Et il serait temps que cette union se fasse. La dernière crise financière semble avoir renforcé la coopération politique internationale, ainsi que les systèmes de contrôle. Dans un tel contexte, il est essentiel de prendre part aux pourparlers internationaux en haut lieu. La Fédération nordique aurait sa place dans la plupart des hautes instances.

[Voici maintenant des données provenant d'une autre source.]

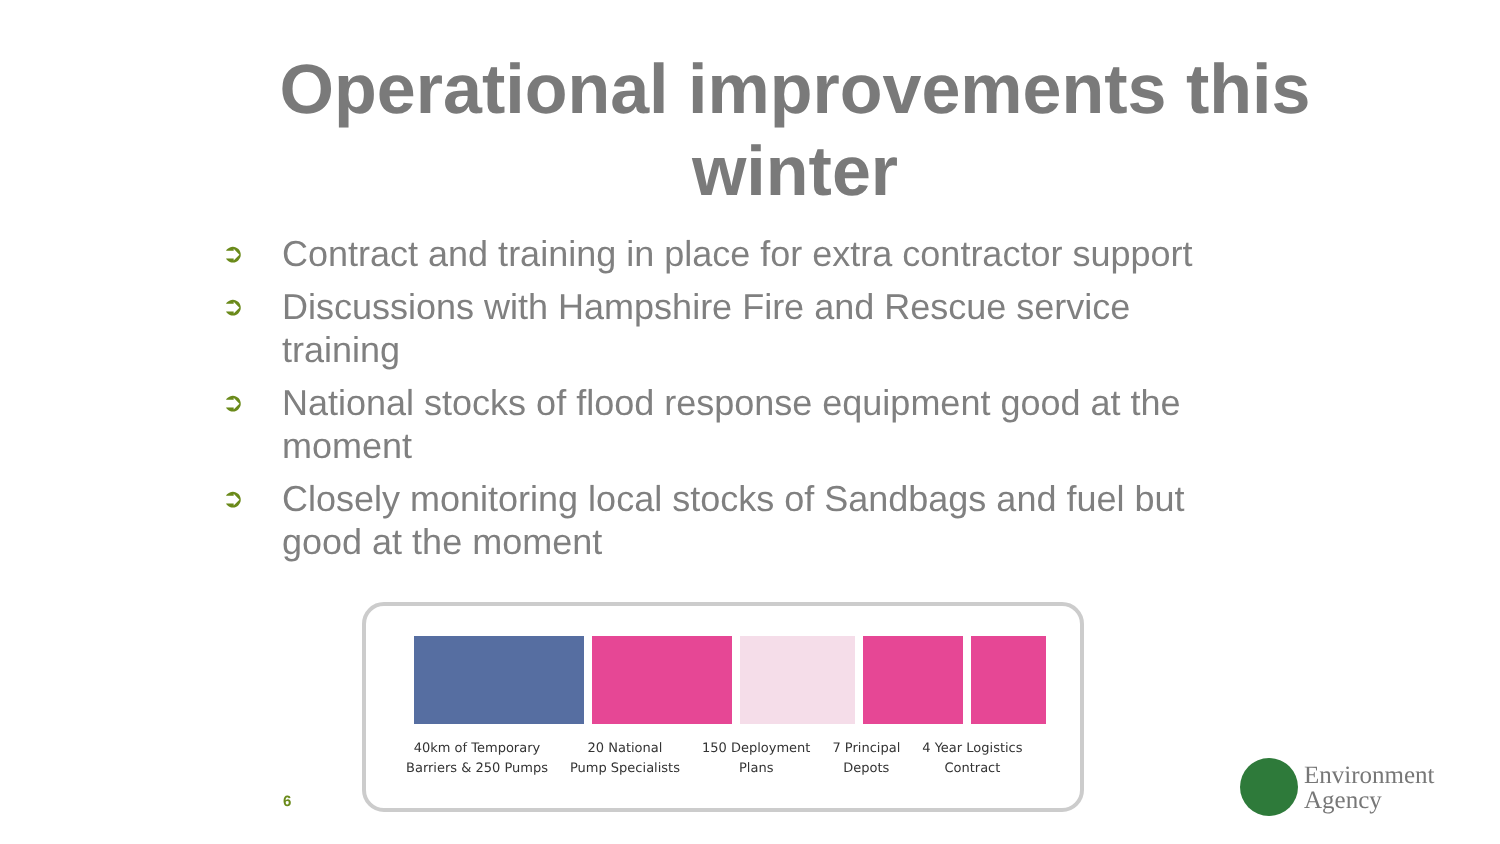Operational improvements this
winter
➲ Contract and training in place for extra contractor support
➲ Discussions with Hampshire Fire and Rescue service training
➲ National stocks of flood response equipment good at the moment
➲ Closely monitoring local stocks of Sandbags and fuel but good at the moment
40km of Temporary
Barriers & 250 Pumps
20 National
Pump Specialists
150 Deployment
Plans
7 Principal
Depots
4 Year Logistics
Contract
6
Environment
Agency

Tous les pays nordiques auraient davantage à offrir si leur économie bénéficiait de l'appui de leurs voisins. A l'heure qu'il est, les petits pays sont souvent fortement dépendants d'un ou plusieurs secteurs ou marchés. Lorsque l'Union soviétique s'est effondrée, la Finlande s'est trouvée en difficulté. Aujourd'hui, c'est la Suède et son industrie automobile qui sont mal en point. Tant que chaque pays sera contraint de se débrouiller seul, de nouveaux coups durs pourront survenir. En Finlande, Nokia et l'industrie forestière sont le cœur de l'économie. Et la Norvège a une base industrielle fragile. Une union conférerait de la stabilité à cet ensemble hétérogène et donnerait plus de choix aux jeunes Nordiques dans leur orientation professionnelle.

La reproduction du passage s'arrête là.